A Naderite eats Crow

Residents of New Jersey are discovering something amazing – markets work. New Jersey used to have a market for auto insurance that was one of the most strictly regulated in the country. Insurers were forbidden from differentiating to any great extent on the basis of known risk factors. Premiums were also regulated by the state. Lo and behold, insurers fled in droves (State Farm was dropping 4000 customers a month) and drivers were left with among if not the highest premiums in the country. Three years after these restrictions were repealed, the insurance market functions much better. Better drivers (who are most of the population) pay lower premiums, the worst drivers pay higher ones. The New York Times has the story (password required).

Here is the money quote:
"There have to be winners and losers," said Dena Mottola, the executive director of the New Jersey Public Interest Research Group.

But, so far, she said, "we couldn’t find any data to back up that concern."

The New Jersey PIRG, like all PIRGs, is an organization founded at the inspiration of Ralph Nader and fellow consumer crusaders in the late 1960s and 1970s. My college had one, and I remember it best not for any achievements but because it used (and bitterly fought repeal of) the negative checkoff, in which all students “donate” one dollar to the group each term as part of their registration unless they specifically check off a box indicating that they don’t wish to pay that money. Unsurprisingly, they get more money this way. Despite all their high-blown rhetoric, they are every bit as self- (as opposed to “public-”) interested as everyone else.

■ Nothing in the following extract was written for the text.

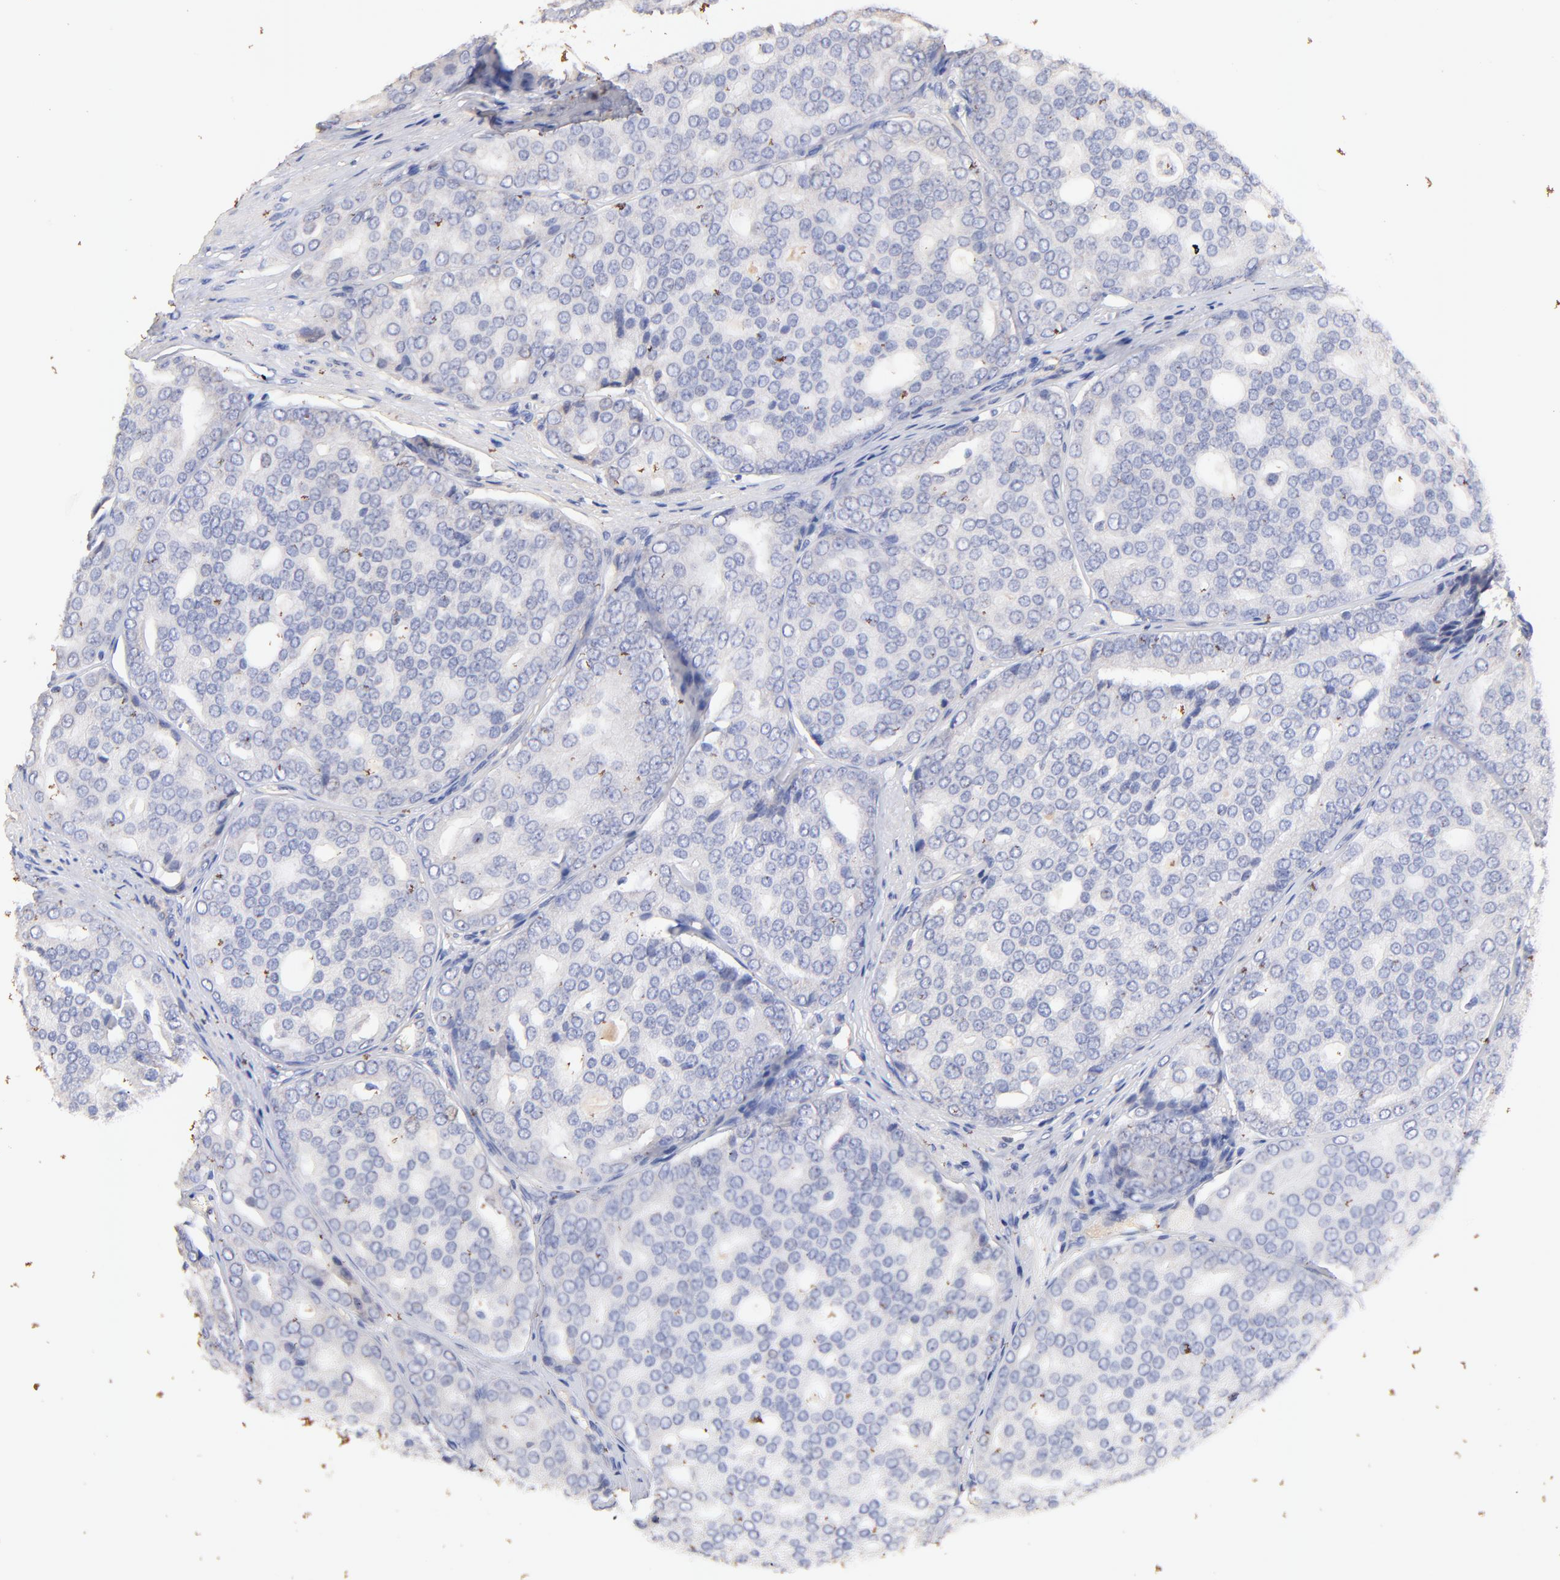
{"staining": {"intensity": "negative", "quantity": "none", "location": "none"}, "tissue": "prostate cancer", "cell_type": "Tumor cells", "image_type": "cancer", "snomed": [{"axis": "morphology", "description": "Adenocarcinoma, High grade"}, {"axis": "topography", "description": "Prostate"}], "caption": "Tumor cells show no significant staining in adenocarcinoma (high-grade) (prostate).", "gene": "IGLV7-43", "patient": {"sex": "male", "age": 64}}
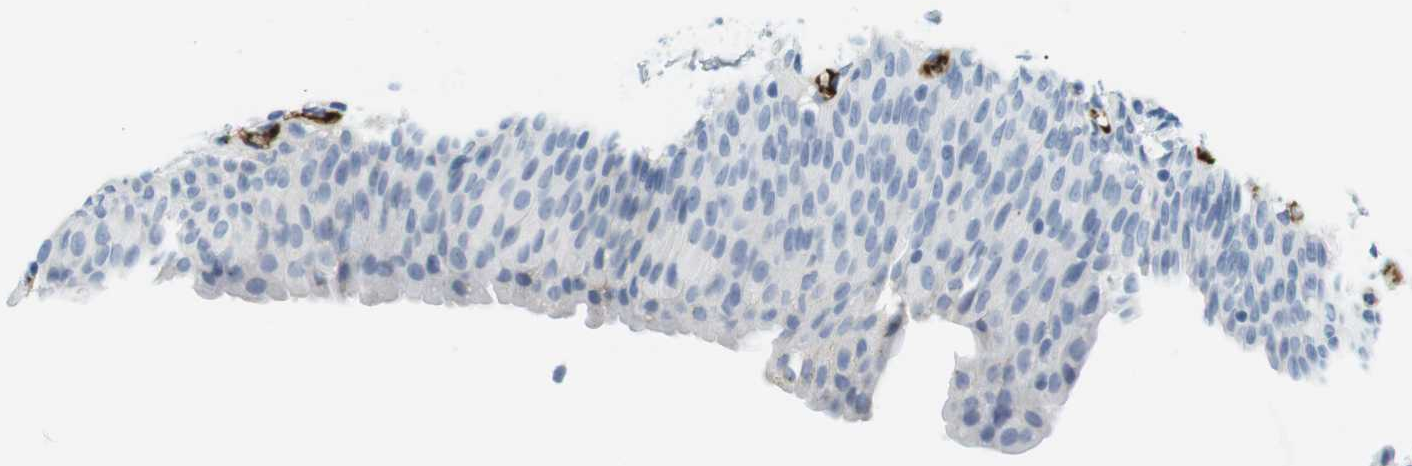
{"staining": {"intensity": "negative", "quantity": "none", "location": "none"}, "tissue": "urinary bladder", "cell_type": "Urothelial cells", "image_type": "normal", "snomed": [{"axis": "morphology", "description": "Normal tissue, NOS"}, {"axis": "topography", "description": "Urinary bladder"}], "caption": "DAB immunohistochemical staining of unremarkable urinary bladder exhibits no significant positivity in urothelial cells. (DAB IHC with hematoxylin counter stain).", "gene": "APOB", "patient": {"sex": "female", "age": 79}}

But I digress. Ms Mottola displays the classic zero-sum view of the world that is so much a part of modern leftist thought, especially among anti-corporate and “consumer” groups. If someone is doing better, the rest of us must be doing worse. The idea – familiar to anyone who has passed basic microeconomics – that freeing restrictions on competition usually enhances total welfare to consumers and producers – is completely unfamiliar to (or disbelieved, despite centuries of historical evidence, by) her. In failing to see any losers (apart from really bad drivers), she sounds like a 14th century astronomer failing to see how the sun does not rotate around the Earth.

But some people never learn. Also from the article:
Consumer advocates, among the most vocal critics of state officials and auto insurers as the insurance situation worsened, have cautiously welcomed most of the changes.

"Over all, insurance is more available," said Phyllis Salowe-Kaye, the executive director of New Jersey Citizen Action. But she is concerned that the state now permits insurers to use credit ratings, occupation and education in evaluating risk and she fears that this might increase costs for low-income people.

If credit ratings, occupation and education are correlated with risk (and why would insurers use them otherwise?) then prohibiting their use will once again cause lower-risk drivers to subsidize higher-risk ones, cultivating the same problems all over again. The current, perhaps temporary victory of common sense is welcome, but eternal vigilance is the price of economic sanity.